Os Estados Unidos podem estar à beira de uma crise significativa em sua capacidade de produção de mísseis de alta precisão, alertam especialistas de um renomado centro de estudos estratégicos. Esse alerta surge diante do esgotamento acelerado de arsenais durante o recente confronto com o Irã, que demandou um uso sem precedentes de mísseis essenciais. A atual situação evidencia a fragilidade das capacidades militares americanas para enfrentar conflitos em grande escala no futuro.

Desde o início do conflito, mais de 850 mísseis de cruzeiro Tomahawk foram lançados, o que representa um consumo exorbitante de recursos. Com um custo unitário de cerca de US$ 2,6 milhões, as operações até agora podem exigir até 47 meses para reabastecer os estoques existentes, caso as capacidades de produção permaneçam inalteradas. Esse cenário é representativo da fragilidade das forças armadas americanas, cuja infraestrutura de suprimentos pode não ser capaz de atender às demandas de um conflito prolongado.

Além disso, os sistemas de defesa antiaérea Patriot sofreram perdas significativas, reduzindo seus estoques de 1.060 a 1.430 mísseis.
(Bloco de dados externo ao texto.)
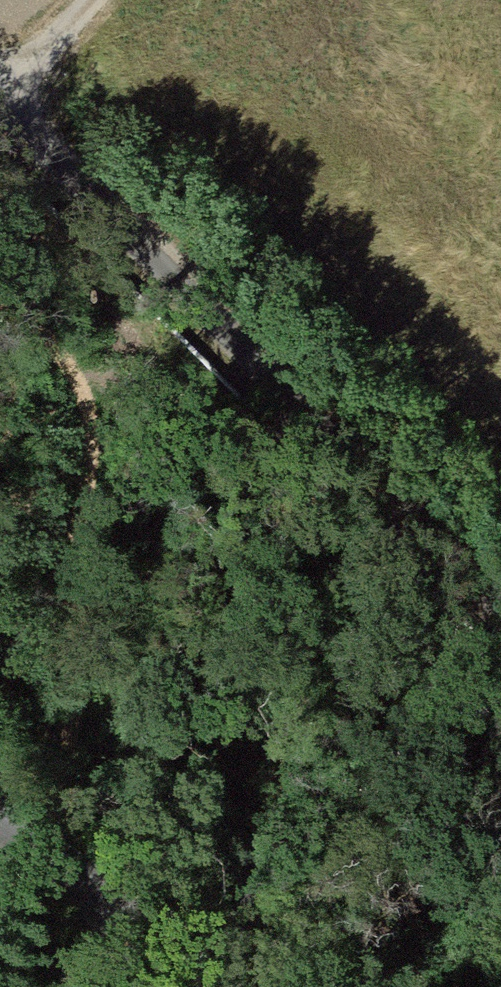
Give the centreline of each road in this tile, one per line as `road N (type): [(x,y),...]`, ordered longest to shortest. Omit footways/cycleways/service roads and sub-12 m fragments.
road 1 (residential): [(500,638),(0,100)]
road 2 (track): [(0,826),(211,986)]
road 3 (track): [(0,99),(89,0)]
A reposição desse arsenal deve levar cerca de 42 meses, dado que cada míssil custa US$ 3,9 milhões. A situação torna-se ainda mais alarmante no que diz respeito aos complexos THAAD, dos quais entre 190 e 290 dos 360 mísseis disponíveis foram utilizados, com um custo elevado de US$ 15,5 milhões por unidade. A recomposição pode levar até 53 meses.

Os mísseis balísticos PrSM, classificados como de alta precisão, também foram afetados, com o uso de entre 40 e 70 das 90 unidades existentes, exigindo até 46 meses para recomposição. Similarmente, os mísseis ar-terra JASSM enfrentam um desafio semelhante, com a necessidade de reabastecimento de mais de 1.000 unidades utilizadas.

Os especialistas acrescentam que a intensa utilização de mísseis multiuso SM-6 – com custos de US$ 5,3 milhões cada – pode representar um desafio adicional nas operações de reabastecimento, levando até 53 meses para conseguir completar os estoques. Cenários semelhantes podem ser observados com os mísseis SM-3, mais caros e limitados, que demandaram sua utilização em números consideráveis.

A análise ressalta que a diminuição das reservas de munição representa um risco constante no curto prazo. Em um cenário de conflito com adversários mais robustos, como a China, as necessidades operacionais americanas seriam ainda mais exigentes, exigindo um volume de munições muito além do que foi utilizado durante as operações contra o Irã. Assim, a atual situação limita gravemente as capacidades operacionais dos Estados Unidos em possíveis confrontos no futuro.